Olga Chernysheva (born 1962 in Moscow, Russia) is a contemporary artist who lives and works in Moscow. Her work spans film, photography, drawing and object-based mediums, where she draws on quotidian moments and marginal spaces from everyday life as a way of exploring the increasing fragmentation of master narratives in contemporary Russian culture.

She holds a BA from the Gerasimov Institute of Cinematography, Moscow and she finished a residency at the Rijksakademie Van Beeldende Kunsten, Amsterdam. Her work has been exhibited in galleries and museums internationally, including Museum of Modern Art, New York; Lunds Konsthall, Sweden; Moscow Biennale for Contemporary Art; Biennale of Museum Folkwang, Essen; Kunsthalle Hamburg; Solomon R Guggenheim Museum, New York.

Her work is held in major collections worldwide, including Museum of Modern Art, New York; Louis Vuitton Foundation, Paris; Russian Museum, St.
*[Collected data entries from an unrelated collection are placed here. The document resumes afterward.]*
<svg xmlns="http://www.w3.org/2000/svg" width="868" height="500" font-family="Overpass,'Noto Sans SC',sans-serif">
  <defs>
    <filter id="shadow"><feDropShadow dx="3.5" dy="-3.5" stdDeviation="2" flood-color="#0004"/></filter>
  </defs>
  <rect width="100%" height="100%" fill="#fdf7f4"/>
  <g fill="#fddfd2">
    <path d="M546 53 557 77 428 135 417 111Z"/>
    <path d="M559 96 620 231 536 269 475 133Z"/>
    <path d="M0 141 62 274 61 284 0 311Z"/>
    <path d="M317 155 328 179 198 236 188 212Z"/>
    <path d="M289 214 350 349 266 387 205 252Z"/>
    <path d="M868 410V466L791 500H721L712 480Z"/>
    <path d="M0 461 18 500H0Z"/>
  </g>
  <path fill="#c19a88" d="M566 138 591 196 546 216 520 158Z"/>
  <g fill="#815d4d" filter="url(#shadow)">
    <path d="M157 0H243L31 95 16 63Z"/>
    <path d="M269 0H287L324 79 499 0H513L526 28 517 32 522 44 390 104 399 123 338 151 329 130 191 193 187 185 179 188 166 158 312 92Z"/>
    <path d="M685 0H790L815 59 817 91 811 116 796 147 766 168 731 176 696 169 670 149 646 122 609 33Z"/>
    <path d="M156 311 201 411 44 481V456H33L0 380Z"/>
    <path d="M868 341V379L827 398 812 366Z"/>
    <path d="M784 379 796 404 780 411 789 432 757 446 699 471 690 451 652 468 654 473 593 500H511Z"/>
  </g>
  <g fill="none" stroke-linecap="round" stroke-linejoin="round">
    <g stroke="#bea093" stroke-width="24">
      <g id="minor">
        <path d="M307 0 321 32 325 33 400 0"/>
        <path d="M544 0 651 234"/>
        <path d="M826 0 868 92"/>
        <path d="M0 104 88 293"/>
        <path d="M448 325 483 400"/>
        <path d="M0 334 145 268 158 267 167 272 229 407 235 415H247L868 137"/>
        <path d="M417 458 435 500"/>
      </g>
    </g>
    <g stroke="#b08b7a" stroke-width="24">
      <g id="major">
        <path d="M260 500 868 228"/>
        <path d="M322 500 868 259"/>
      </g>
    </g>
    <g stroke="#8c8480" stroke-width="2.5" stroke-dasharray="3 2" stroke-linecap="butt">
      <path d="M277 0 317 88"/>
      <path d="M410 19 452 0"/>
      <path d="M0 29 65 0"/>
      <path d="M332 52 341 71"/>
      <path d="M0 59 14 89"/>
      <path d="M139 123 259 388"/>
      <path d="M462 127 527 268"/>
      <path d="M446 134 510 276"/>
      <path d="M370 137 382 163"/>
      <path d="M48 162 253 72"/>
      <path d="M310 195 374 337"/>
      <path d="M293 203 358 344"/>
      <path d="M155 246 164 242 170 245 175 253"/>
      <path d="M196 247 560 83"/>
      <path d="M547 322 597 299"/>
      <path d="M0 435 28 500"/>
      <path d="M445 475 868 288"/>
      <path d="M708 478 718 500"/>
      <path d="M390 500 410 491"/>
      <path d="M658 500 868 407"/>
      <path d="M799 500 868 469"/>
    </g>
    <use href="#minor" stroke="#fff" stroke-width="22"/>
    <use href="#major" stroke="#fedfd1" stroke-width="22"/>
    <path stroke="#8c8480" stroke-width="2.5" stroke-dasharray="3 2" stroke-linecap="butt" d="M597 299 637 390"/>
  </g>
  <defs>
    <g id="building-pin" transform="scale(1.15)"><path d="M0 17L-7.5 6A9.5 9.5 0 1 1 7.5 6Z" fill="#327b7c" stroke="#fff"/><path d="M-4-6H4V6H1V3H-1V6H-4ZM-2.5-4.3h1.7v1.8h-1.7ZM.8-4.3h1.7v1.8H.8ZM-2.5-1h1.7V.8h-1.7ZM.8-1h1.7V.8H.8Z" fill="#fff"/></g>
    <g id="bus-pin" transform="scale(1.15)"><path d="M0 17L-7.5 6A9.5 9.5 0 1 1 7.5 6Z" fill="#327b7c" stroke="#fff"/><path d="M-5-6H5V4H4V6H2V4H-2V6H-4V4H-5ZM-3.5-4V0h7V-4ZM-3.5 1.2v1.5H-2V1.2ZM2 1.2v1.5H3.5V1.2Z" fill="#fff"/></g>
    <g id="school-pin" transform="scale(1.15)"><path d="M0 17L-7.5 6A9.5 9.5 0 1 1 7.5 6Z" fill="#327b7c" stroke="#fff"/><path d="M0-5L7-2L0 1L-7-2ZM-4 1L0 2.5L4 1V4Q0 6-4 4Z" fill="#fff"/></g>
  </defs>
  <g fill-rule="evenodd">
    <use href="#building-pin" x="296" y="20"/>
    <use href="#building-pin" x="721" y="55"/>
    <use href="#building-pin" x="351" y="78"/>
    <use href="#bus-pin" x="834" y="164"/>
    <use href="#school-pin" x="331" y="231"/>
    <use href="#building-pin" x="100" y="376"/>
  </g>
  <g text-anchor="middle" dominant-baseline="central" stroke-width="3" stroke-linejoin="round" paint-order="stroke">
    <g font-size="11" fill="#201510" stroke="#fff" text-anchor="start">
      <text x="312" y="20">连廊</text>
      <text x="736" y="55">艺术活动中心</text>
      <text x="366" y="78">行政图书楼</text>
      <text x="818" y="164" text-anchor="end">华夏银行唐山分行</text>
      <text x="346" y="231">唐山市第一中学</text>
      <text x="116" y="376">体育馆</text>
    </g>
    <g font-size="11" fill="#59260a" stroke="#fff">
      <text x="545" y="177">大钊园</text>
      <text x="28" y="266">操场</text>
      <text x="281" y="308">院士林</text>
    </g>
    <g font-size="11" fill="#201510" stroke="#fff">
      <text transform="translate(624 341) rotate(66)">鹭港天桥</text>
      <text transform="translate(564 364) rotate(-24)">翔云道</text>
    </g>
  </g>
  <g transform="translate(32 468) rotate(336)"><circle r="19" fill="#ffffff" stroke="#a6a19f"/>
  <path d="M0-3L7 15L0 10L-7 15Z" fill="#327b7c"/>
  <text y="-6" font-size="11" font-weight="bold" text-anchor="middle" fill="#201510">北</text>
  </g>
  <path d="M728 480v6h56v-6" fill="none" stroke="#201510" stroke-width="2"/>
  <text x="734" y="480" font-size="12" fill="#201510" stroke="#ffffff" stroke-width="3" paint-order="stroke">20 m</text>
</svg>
Petersburg; Russian Ministry of Culture, Moscow; Moscow Museum of Modern Art; Nasher Museum of Art, Duke University; Ludwig Forum fur Internationale Kunst, Aachen, Germany; The National Museum of Art, Architecture and Design, Oslo; NBK, Berlin, Germany; Victoria & Albert Museum, London.

==Selected bibliography==
- Abensour, Dominique. "Olga Chernysheva", De Moscou, 2002: 12-21.
- Amir, Yaelle. "Olga Chernysheva", ArtUS 19, Summer 2007: 23.
- Andreeva, Ekaterina. "Our Time According to Olga Chernysheva", The Happiness Zone, 2004: 17-23.
- Degot, Ekaterina. "Inhabitants: A Conversation with Olga Chernysheva", *World Art Museum, No. 26, 20 January 2007: 92-93, 116-119.
- Groys, Boris. "The Time Closure", The Happiness Zone, 2004: 7-15.
- Groys, Boris. "Documenting everyday art", Olga Chernysheva: Works 2000-2008, Galerie Volker Diehl, Berlin and *Diehl + Gallery One, Moscow, 2009.
- Rudick, Nicole. “Olga Chernysheva”, Artforum.com, Picks, 3 April 2007.
- Szymczyk, Adam, Chernysheva, Olga. "Sheer Presence", Camera Austria International 142 | 2018: 9-20.